Baby, It's (Finally) Cold Outside
Comfort food, Chef Moffett style
With the new year came the cold weather that we've been promised for a while. While it's not exactly polar outside, there is just enough chill in the air that those comfort food cravings are kicking in. Comfort doesn't have to be complicated (and can still involve some vegetables), as Executive Chef Bruce Moffett demonstrates with some of his favorite wintertime recipes below.
The Pan Roasted Chicken has long been a crowd favorite at his first restaurant, Barrington's. After chatting with Chef Moffett, we strongly suggest opening a window when browning the chicken—even if it is cold outside.
Pan Roasted Chicken with Wilted Greens, Mashed Potatoes, and Natural Pan Sauce
2 tablespoons vegetable oil
2 bone-in chicken breasts
2 large Idaho potatoes
1/2 cup heavy cream
1/2 stick butter
Salt and white pepper, to taste
1 bag spinach
2 cloves garlic, thinly sliced
1 tablespoon olive oil
Salt and pepper, to taste
2 cups chicken stock
2 tablespoons butter
For the Chicken
Heat oven to 450°. Add vegetable oil to a large sauté pan and heat over high until it begins to smoke. Season chicken with salt and pepper and place it skin side down into pan. Cook until the skin starts to brown. Roast in oven for about 20 minutes, or until the breast meat is no longer pink. Pull the breast out of the pan and allow it to rest (skin side up) until you finish the sauce.
For the Sauce
Deglaze the roasting pan with the chicken stock and reduce over medium heat until the sauce coats the back of a spoon. Whisk in the butter and adjust the flavor with salt and pepper. Hold over low heat to keep warm until use.
For the Mashed Potatoes
Cover whole potatoes, with their skins on, with cold water in a pot. Place pot over low heat for about an hour, or until the potato is fork tender. When the potatoes are tender, drain water and peel the skins with a paring knife, then rice (or mash) the potatoes. Melt the butter along with the cream, then add to the freshly riced potatoes. Adjust the seasoning with salt and white pepper.
For the Spinach
In a small pot over medium-high heat, brown the garlic in the olive oil. Add the spinach and gently stir until the leaves are tender. Adjust the seasoning with salt and pepper.

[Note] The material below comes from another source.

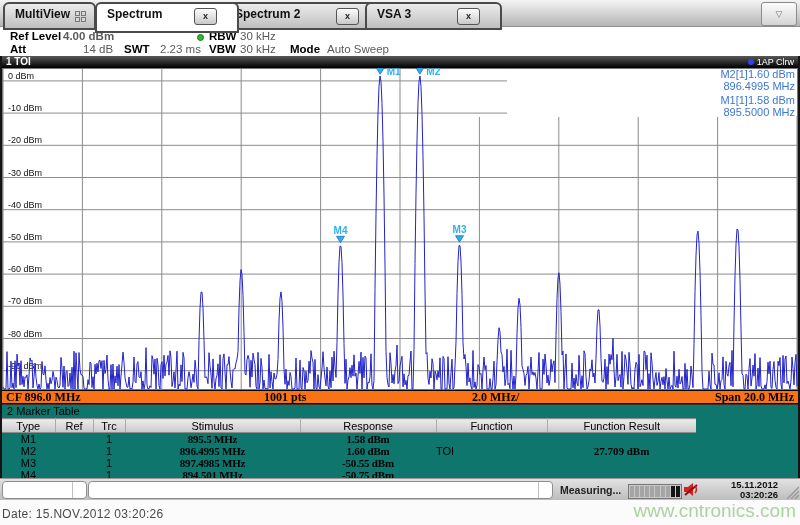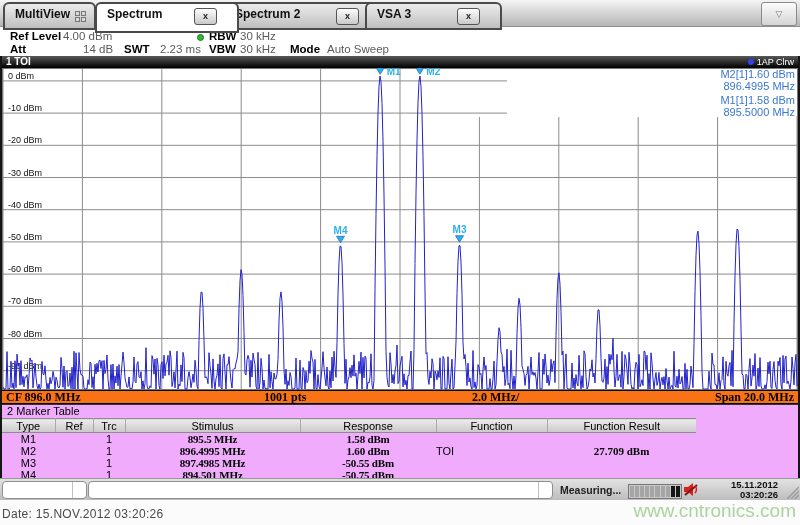"4.00 dBm" span.s-value { font-weight: none -> bold }
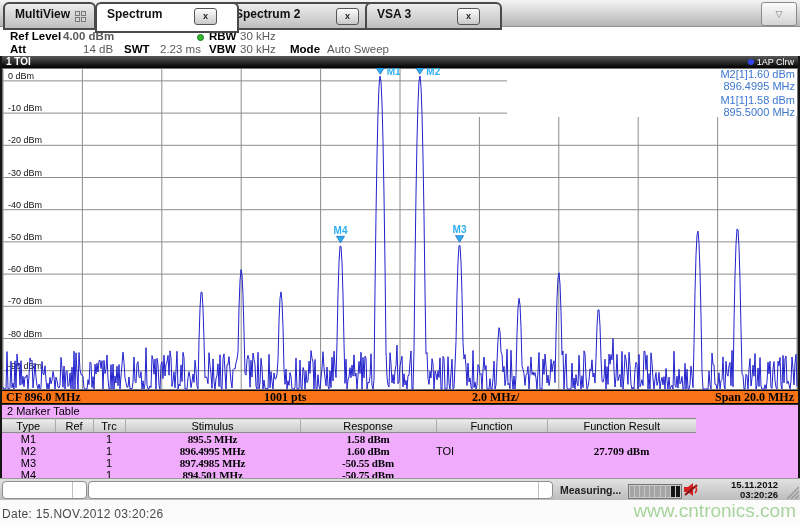"2 Marker Table" .mwin { background: #f0abfc -> #0f766e }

Assemble each dish by placing half of the wilted spinach on top of a serving of mashed potatoes. Top with one of the chicken breasts, then spoon some of the warm pan juices over the chicken. Serve immediately.

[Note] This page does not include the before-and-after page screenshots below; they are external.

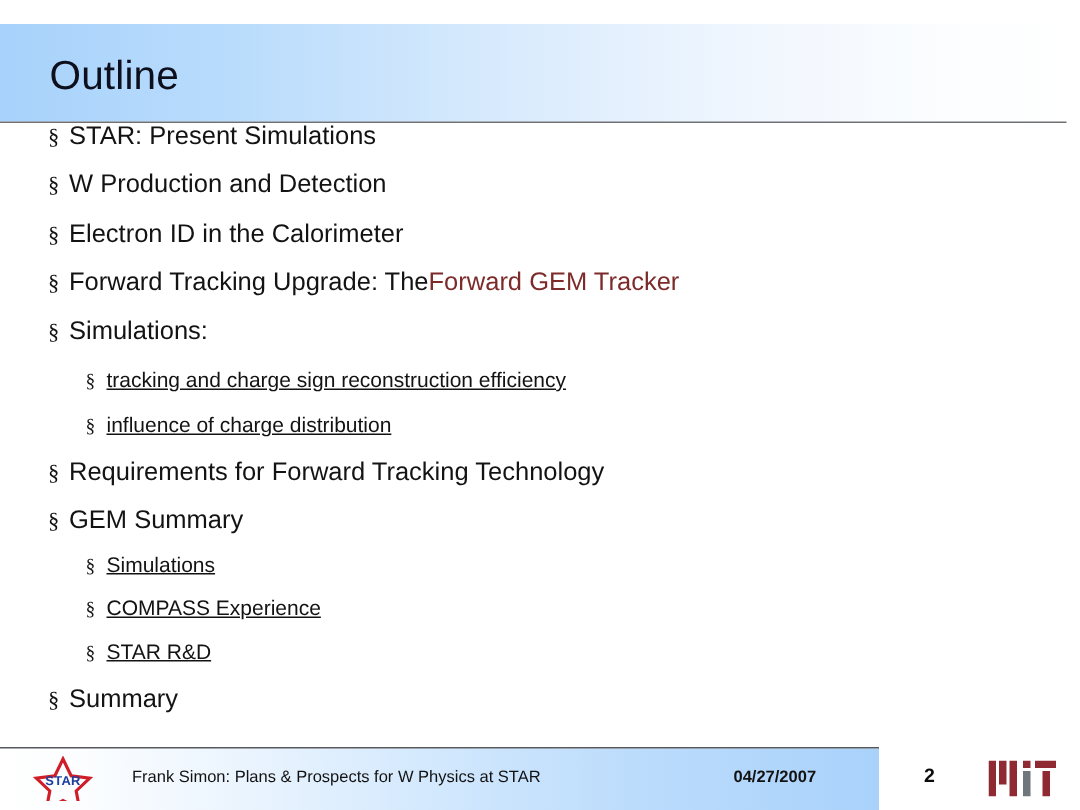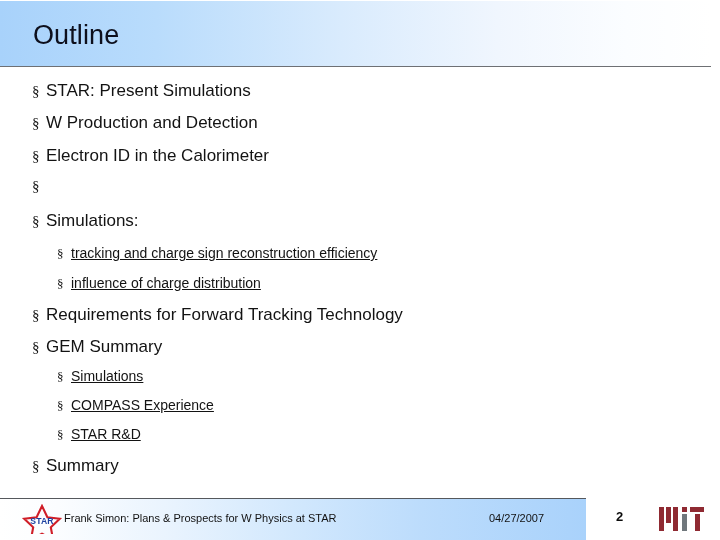"Outline" .slide-header { top: 1px -> 16px }
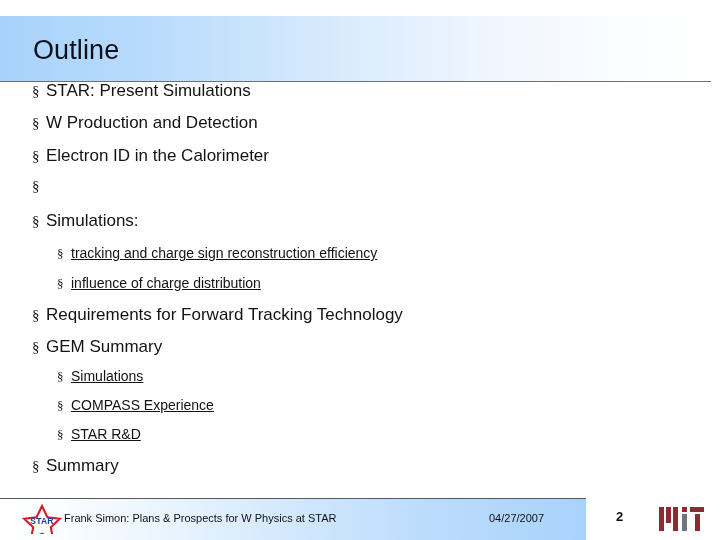"Forward Tracking Upgrade: The" span.bullet-text { html: none -> <span>Forward Tracking Upgrade: The </span> }
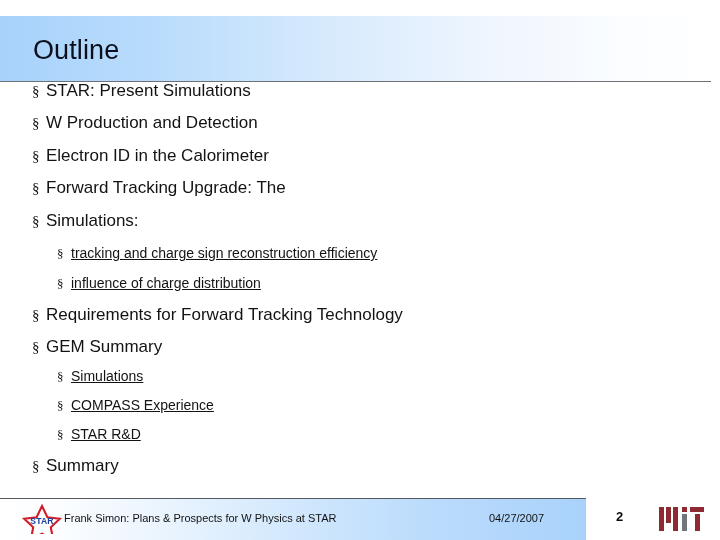"Forward GEM Tracker" span.bullet-text { html: none -> <span>Forward GEM Tracker</span> }
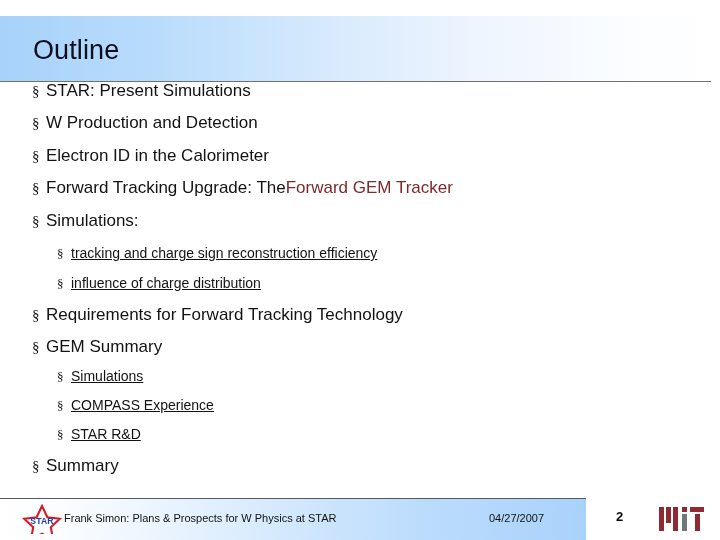"Frank Simon: Plans & Prospects" .footer-credit { left: 64px -> 88px }
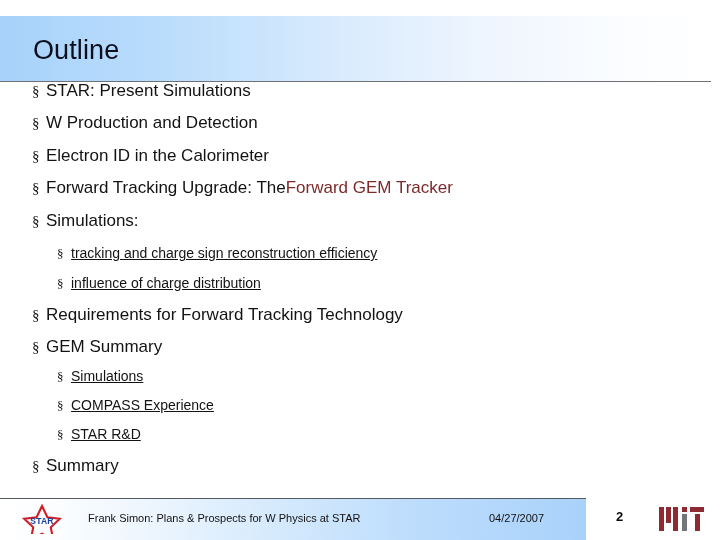"04/27/2007" .footer-date { font-weight: none -> bold }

Warm Mushroom Soup with Roasted Garlic and Thyme
6 portobello mushroom caps with gills left in
1 yellow onion
1/4 cup garlic, roasted
1 cup white wine
2 quarts water
1 cup heavy cream
Salt and pepper, to taste
Fresh thyme, for garnish
Slice the mushrooms and onion, then place in a large sauce pot with the roasted garlic and white wine.
Slowly sweat vegetables over medium heat until they release their liquids, lowering the heat if necessary, about 15 minutes. Add water and simmer for about 30 minutes. Turn off heat and add the heavy cream. Purée with an immersion blender until smooth, then season with salt and pepper, to taste.

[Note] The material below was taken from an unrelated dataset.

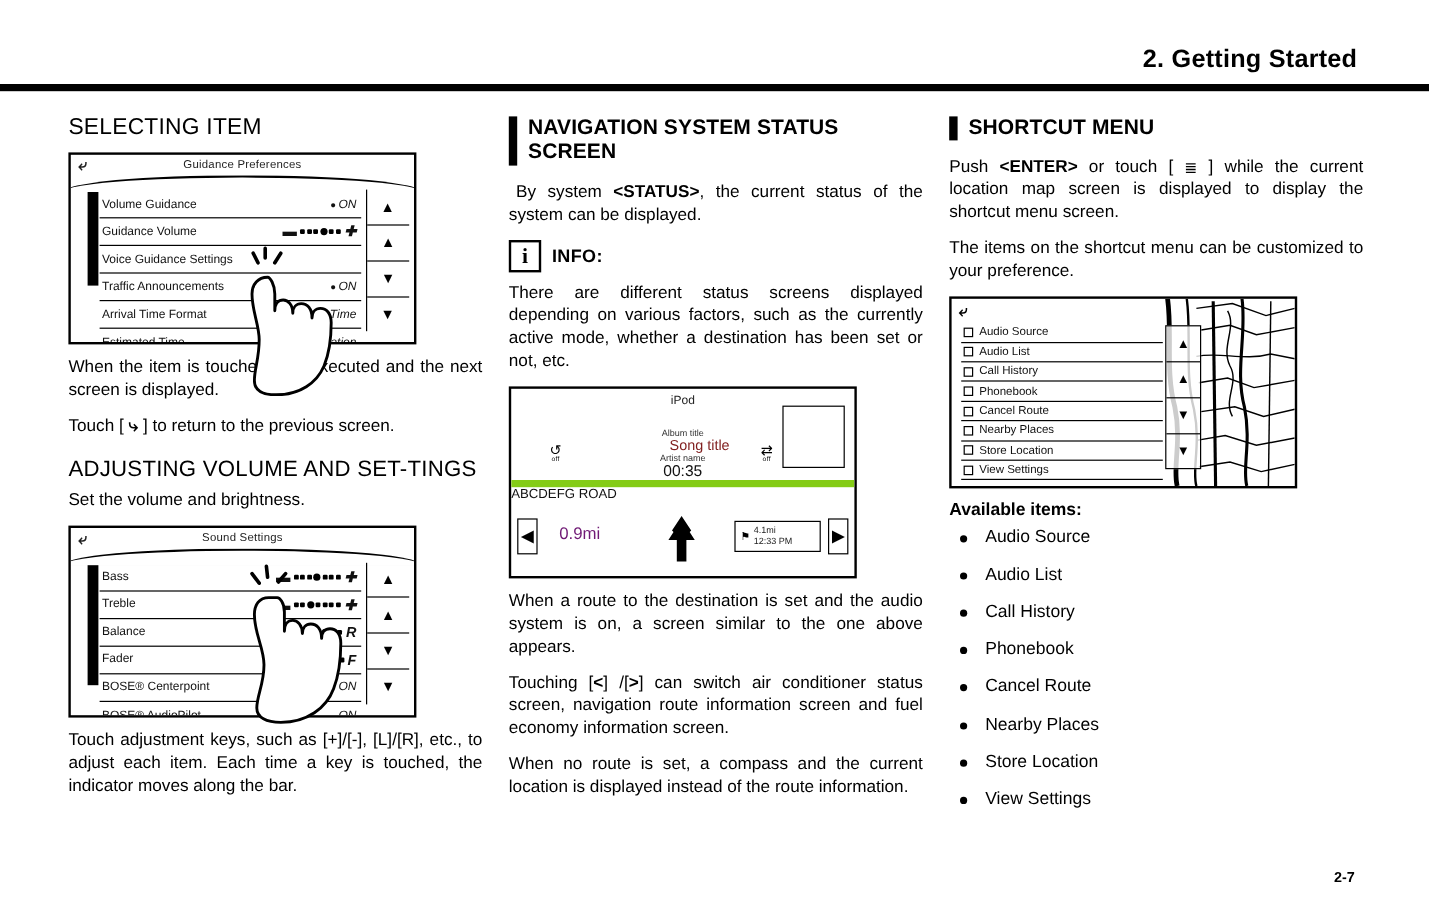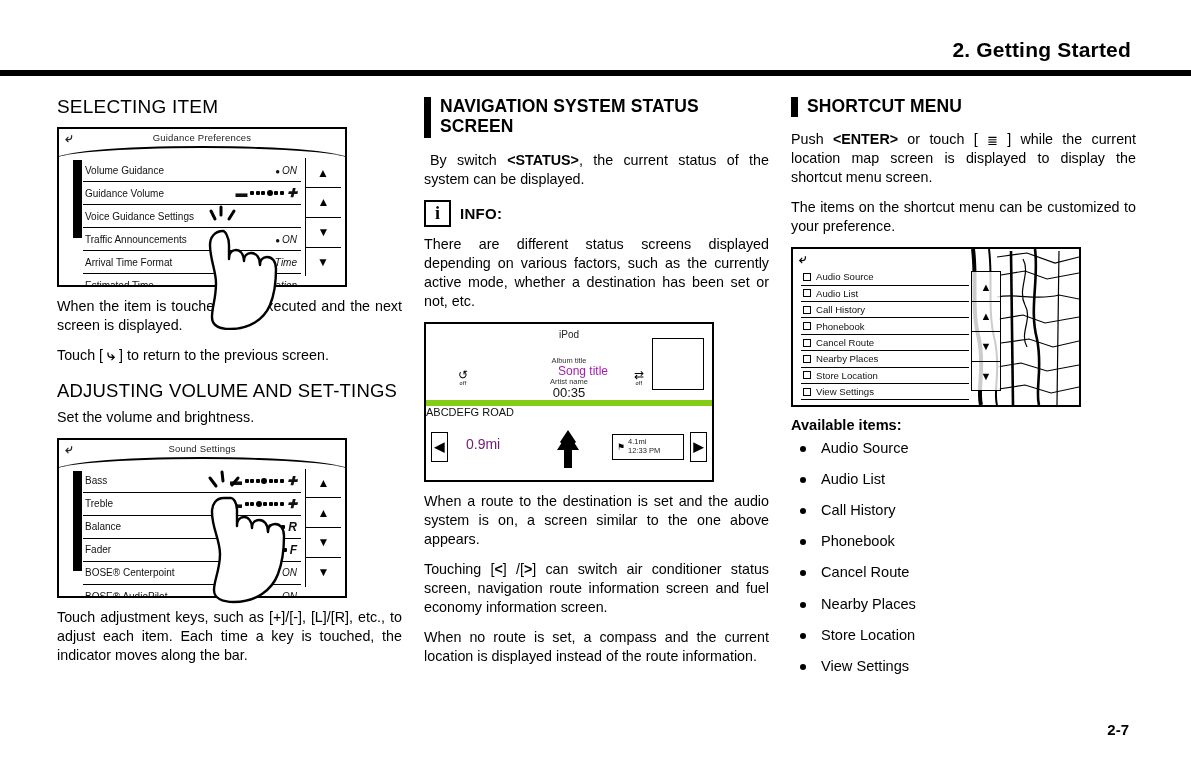"By switch" span { text: switch -> system }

Ladle the soup into a bowl and garnish with fresh thyme.
Port Wine-Braised Short Ribs
Chef Moffett serves these ribs with roasted root vegetables, such as carrots or turnips, and a microgreens garnish that adds a fresh, lighter element to the dish.
3 pounds boneless beef short ribs
3 tablespoons vegetable oil
2 carrots, peeled and sliced
1 onion, peeled and sliced
3 ribs of celery, sliced
4 ounces tomato paste
1 cup red wine
4 ounces port wine
1 quart chicken stock
1 quart veal stock
Fresh thyme, bay leaves, and parsley stems
1 tablespoon cold butter
Heat oven to 350°.
Generously season the beef with salt and pepper and sear in a hot Dutch oven with vegetable oil. When the meat is nicely browned, pull it from the pot and set aside. Caramelize the vegetables, then return the meat to the pot. Add the tomato paste and stir until it starts to brown, then deglaze with the wines. Reduce the wine to a syrup, then add the stock and herbs. Bring to a simmer, cover, then place in oven for three hours or until the meat is fork tender.
When the beef is tender, gently remove the meat from the pot and set aside. Strain the braising liquid and skim the fat off the top. Reduce the stock until it reaches a sauce-like consistency. Finish the sauce by whisking in a tablespoon of cold butter.